By CCN.com: Democrat Alexandria Ocasio-Cortez is playing both sides of the social media game.
In another two-faced move by the always controversial New York rep, Ocasio-Cortez has announced that she is discontinuing her personal use of Facebook. She also refers to social media as a “public health risk,” commenting:
“I think that social media poses a public health risk to everybody. There are amplified impacts for young people, particularly children under the age of three with screen time, but I think it has a lot of effects on older people. I think it has effects on everybody. Increased isolation, depression, anxiety, addiction and escapism.”
First off, this is information we’ve all heard before. Look on any blog discussing the negative effects of social media and it will likely say the same thing. One site – makeuseof.com – published a piece about the negative side effects of social media just six months ago. Among the side effects listed were “depression and anxiety,” which earned the No. 1 spot, and “addiction,” which earned the No. 7 spot. All three side effects are mentioned by AOC, so what she’s saying is just a repetition of things we’ve already heard.
The real problem here is her never-ending hypocrisy. The 29-year-old congresswoman has been benefiting from social media since the early days of her campaign, and she continues to do so. AOC admits that she still has several accounts on Facebook and that her campaign continues to benefit from Facebook ad revenue . Among these ads are those asking the public to support her now-defunct Green New Deal and to “counteract a super PAC” potentially working against her.
AOC regularly hosts live streams on Instagram in which she rambles to viewers about everything from current affairs to popcorn to the world’s oncoming demise within the next 12 years. She has also utilized Twitter during her time in Congress to cement her elitist attitudes and assure the American public that she’s “the boss.”
AOC says she’s stepping away from social media and believes it serves negative purposes but she’s continuing to benefit and profit from it. She wants to tax the wealthy at 70% but lives in a luxury high-rise apartment and enjoys a salary nearing $200,000 per year.
At this stage, consistency is looking less and less like her strongest point.

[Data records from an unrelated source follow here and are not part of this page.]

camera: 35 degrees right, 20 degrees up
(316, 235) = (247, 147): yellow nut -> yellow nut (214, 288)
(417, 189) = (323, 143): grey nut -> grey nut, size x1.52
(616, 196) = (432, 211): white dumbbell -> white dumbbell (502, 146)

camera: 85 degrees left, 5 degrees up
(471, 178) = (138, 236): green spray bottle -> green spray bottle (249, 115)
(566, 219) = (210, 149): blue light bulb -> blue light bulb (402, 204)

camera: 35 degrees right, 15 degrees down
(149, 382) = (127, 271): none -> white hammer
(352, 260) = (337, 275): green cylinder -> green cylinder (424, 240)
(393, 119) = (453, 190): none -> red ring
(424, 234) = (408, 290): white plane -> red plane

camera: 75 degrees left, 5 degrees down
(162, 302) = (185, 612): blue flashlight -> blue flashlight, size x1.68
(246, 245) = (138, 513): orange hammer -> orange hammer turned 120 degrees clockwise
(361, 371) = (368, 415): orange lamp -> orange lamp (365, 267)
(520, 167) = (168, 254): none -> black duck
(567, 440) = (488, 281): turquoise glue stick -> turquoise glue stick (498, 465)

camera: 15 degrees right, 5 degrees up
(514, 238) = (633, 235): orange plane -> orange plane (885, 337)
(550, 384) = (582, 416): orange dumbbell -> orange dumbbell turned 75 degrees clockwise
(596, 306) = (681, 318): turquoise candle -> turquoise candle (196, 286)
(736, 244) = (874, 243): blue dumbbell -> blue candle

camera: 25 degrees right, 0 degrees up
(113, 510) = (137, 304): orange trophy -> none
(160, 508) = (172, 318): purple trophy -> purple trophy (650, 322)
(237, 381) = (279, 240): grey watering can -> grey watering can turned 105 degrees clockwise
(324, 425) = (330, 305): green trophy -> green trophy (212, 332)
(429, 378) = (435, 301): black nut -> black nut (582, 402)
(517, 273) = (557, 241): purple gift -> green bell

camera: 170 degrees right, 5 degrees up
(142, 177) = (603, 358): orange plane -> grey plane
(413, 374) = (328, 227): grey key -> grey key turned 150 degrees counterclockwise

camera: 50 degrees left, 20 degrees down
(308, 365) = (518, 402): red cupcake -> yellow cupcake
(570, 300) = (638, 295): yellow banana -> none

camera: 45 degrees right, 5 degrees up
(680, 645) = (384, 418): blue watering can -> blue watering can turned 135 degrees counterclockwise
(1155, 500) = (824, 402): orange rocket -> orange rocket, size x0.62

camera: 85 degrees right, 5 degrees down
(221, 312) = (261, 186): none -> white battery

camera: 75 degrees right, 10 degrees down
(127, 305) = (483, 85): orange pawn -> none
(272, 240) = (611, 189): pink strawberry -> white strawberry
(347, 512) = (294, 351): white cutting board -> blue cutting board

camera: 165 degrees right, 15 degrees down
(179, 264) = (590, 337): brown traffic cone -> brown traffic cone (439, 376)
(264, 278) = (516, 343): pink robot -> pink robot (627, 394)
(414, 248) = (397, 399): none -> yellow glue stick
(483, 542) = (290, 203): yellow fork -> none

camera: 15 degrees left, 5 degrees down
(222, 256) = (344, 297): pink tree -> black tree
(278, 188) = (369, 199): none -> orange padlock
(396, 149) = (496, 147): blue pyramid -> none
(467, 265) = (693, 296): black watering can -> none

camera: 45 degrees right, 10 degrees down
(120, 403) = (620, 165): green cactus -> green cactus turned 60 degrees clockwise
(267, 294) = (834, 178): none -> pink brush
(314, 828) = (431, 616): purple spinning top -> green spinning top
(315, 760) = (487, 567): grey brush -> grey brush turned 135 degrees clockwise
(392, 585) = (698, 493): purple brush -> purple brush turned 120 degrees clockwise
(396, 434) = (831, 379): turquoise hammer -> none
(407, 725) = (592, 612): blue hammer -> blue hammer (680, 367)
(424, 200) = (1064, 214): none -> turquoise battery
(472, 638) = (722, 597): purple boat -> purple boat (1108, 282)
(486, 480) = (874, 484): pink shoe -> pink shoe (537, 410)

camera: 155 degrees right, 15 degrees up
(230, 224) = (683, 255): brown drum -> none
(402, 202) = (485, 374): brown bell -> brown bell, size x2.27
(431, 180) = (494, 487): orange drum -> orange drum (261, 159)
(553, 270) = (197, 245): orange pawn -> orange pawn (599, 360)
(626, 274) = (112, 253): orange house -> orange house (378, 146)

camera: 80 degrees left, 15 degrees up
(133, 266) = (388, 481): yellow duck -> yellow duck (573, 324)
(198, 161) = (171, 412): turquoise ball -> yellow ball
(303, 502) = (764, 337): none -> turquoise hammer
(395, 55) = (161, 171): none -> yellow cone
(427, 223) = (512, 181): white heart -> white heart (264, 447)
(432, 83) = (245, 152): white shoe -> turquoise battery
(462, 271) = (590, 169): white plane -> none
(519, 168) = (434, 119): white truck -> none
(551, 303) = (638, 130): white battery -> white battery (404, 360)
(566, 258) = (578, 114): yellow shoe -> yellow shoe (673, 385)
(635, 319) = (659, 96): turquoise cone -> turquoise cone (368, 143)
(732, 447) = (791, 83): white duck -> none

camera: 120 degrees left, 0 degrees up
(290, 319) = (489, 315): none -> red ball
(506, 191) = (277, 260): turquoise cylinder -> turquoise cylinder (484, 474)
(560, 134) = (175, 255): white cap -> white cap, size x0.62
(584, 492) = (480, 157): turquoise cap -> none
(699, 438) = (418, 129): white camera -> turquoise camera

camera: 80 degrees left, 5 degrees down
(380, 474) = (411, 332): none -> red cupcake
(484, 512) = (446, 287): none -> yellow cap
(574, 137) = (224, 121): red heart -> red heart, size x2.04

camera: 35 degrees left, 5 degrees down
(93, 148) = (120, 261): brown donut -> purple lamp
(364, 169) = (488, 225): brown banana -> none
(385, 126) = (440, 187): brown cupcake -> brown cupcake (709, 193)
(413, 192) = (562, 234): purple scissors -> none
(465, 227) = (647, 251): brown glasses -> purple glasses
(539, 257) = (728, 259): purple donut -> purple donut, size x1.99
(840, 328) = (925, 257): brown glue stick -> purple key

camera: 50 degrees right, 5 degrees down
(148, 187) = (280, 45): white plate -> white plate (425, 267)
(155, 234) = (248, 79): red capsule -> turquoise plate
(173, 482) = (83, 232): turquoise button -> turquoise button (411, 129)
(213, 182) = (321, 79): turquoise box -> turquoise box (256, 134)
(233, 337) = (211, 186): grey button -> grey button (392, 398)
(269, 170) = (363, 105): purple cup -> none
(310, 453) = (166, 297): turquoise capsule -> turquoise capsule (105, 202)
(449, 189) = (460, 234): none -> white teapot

Even after explaining that she would step away from social media, she stated in the same interview that she would “hop on Twitter on the weekends” and that she would only “take weekends off” when it came to consumption and reading social media content.
A similar situation occurred in a radio interview last February when the congresswoman admitted that her Green New Deal would require “massive government intervention.” Twelve hours later, she would state the exact opposite in an MSNBC interview.